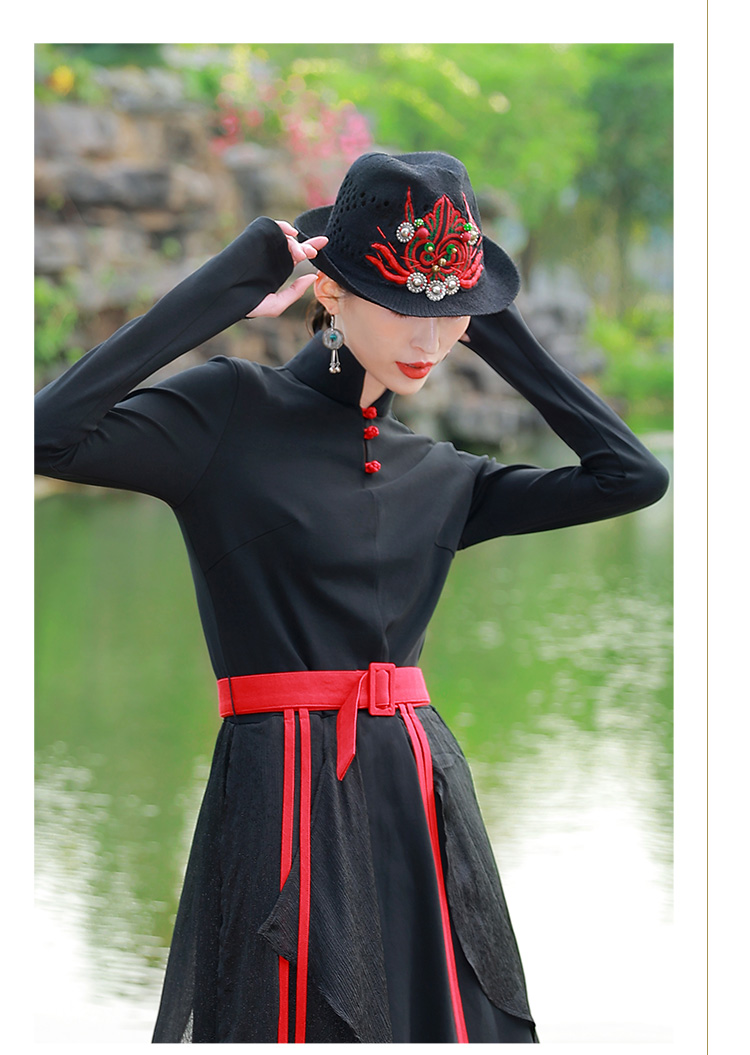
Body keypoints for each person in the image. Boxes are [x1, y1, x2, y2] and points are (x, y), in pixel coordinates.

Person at [35, 151, 669, 1044]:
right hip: (282, 793)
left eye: (451, 314)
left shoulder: (442, 475)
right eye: (409, 308)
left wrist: (499, 333)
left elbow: (631, 476)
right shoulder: (227, 414)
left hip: (418, 796)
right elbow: (42, 436)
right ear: (330, 291)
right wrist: (226, 285)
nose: (430, 341)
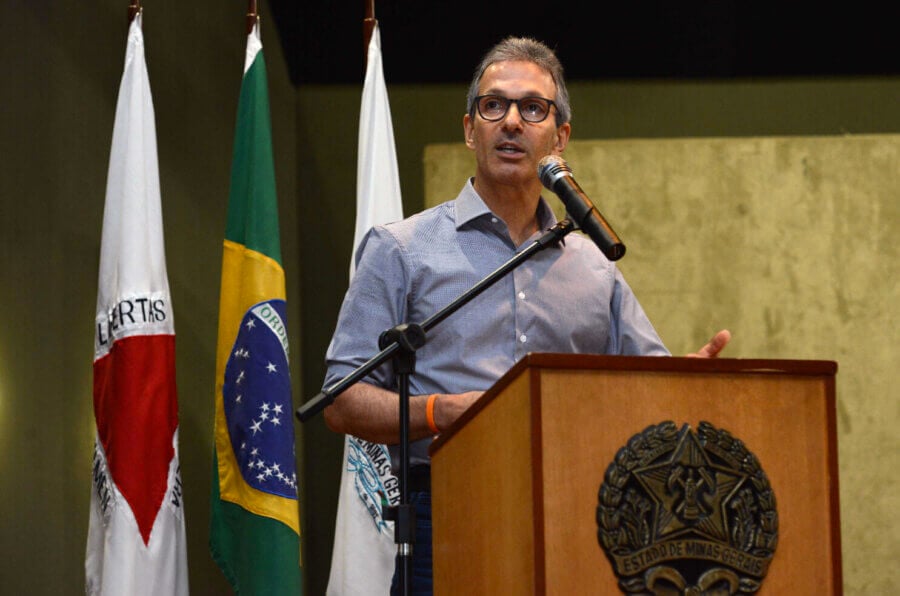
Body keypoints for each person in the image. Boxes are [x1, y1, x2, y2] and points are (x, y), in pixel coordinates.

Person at [322, 36, 730, 595]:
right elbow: (342, 400)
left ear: (559, 139)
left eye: (533, 109)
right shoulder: (402, 249)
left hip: (580, 513)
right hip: (447, 513)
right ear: (470, 129)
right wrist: (442, 410)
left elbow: (644, 388)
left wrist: (682, 382)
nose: (511, 122)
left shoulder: (593, 264)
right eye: (494, 105)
----
> **Exercise brief**
Lines containing the word "right": copy each of them from the material.

> **Task result**
right hip: (282, 793)
right eye: (409, 308)
right shoulder: (227, 414)
right elbow: (42, 436)
right ear: (330, 291)
right wrist: (226, 285)
right elbow: (342, 400)
right shoulder: (402, 249)
right hip: (447, 513)
right ear: (470, 129)
right wrist: (442, 410)
right eye: (494, 105)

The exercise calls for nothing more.